Yıllardır sizi ötekileştiren bir devletin, bu politikayı aynen uygulayan polisinin baskısı karşısında ne kadar hakim olabilirdiniz sinirlerinize?
Bir olay da Van'dan... Bir başka BDP'li, Van Milletvekili Özdal Üçer de miting meydanına gitmek üzereyken polis tarafından durduruluyor, üzeri aranmak istiyor. Milletvekili olduğunu söylüyor, polis bana mısın demiyor.
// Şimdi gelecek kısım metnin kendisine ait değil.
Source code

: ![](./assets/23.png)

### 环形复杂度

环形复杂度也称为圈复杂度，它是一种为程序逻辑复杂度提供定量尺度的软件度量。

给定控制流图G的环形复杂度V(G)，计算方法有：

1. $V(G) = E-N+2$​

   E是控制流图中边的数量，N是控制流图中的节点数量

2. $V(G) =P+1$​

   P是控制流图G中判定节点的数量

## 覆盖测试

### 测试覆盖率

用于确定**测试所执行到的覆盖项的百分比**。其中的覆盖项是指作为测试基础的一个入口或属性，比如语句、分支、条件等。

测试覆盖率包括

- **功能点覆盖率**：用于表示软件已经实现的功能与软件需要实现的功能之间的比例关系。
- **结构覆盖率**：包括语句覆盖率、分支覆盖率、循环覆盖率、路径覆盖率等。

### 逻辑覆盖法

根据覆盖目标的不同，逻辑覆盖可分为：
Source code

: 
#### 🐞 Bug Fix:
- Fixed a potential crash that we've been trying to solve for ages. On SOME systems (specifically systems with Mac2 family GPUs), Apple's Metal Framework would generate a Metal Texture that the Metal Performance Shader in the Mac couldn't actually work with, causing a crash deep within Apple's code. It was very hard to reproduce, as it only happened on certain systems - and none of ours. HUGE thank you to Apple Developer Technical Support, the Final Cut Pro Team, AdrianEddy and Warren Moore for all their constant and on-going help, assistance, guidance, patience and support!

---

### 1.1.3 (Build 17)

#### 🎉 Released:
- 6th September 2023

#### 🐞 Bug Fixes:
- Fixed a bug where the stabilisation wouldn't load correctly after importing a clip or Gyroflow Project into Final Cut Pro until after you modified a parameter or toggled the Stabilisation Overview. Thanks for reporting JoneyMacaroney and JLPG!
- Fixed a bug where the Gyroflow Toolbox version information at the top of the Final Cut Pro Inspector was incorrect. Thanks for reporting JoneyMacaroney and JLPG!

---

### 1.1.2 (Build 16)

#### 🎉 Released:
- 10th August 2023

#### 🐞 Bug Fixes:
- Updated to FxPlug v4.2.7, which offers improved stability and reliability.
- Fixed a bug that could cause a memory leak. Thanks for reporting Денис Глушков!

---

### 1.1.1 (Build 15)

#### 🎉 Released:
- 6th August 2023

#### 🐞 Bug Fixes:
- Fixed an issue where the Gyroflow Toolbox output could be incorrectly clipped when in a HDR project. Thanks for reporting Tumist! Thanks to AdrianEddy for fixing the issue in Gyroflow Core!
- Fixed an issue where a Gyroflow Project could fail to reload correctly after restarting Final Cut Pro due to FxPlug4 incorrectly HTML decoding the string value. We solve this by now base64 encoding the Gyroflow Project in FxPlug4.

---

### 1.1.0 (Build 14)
Bunun üzerinde Üçer tepkisini bir sivil itaatsizlik eylemiyle ortaya koyuyor, polisin şapkasını alıyor.
Yine bu newrozda Şanlıurfa'da konuşma yapacak olan BDP Eş Başkanı Selahattin Demirtaş, Başkan Yardımcısı Meral Danış ve başka BDP'liler durduruluyor. Üzerleri aranmak isteniyor. Polis, Demirtaş'ı tanımıyor - gerekçe bu. Böyle bir gerekçe olabilir mi?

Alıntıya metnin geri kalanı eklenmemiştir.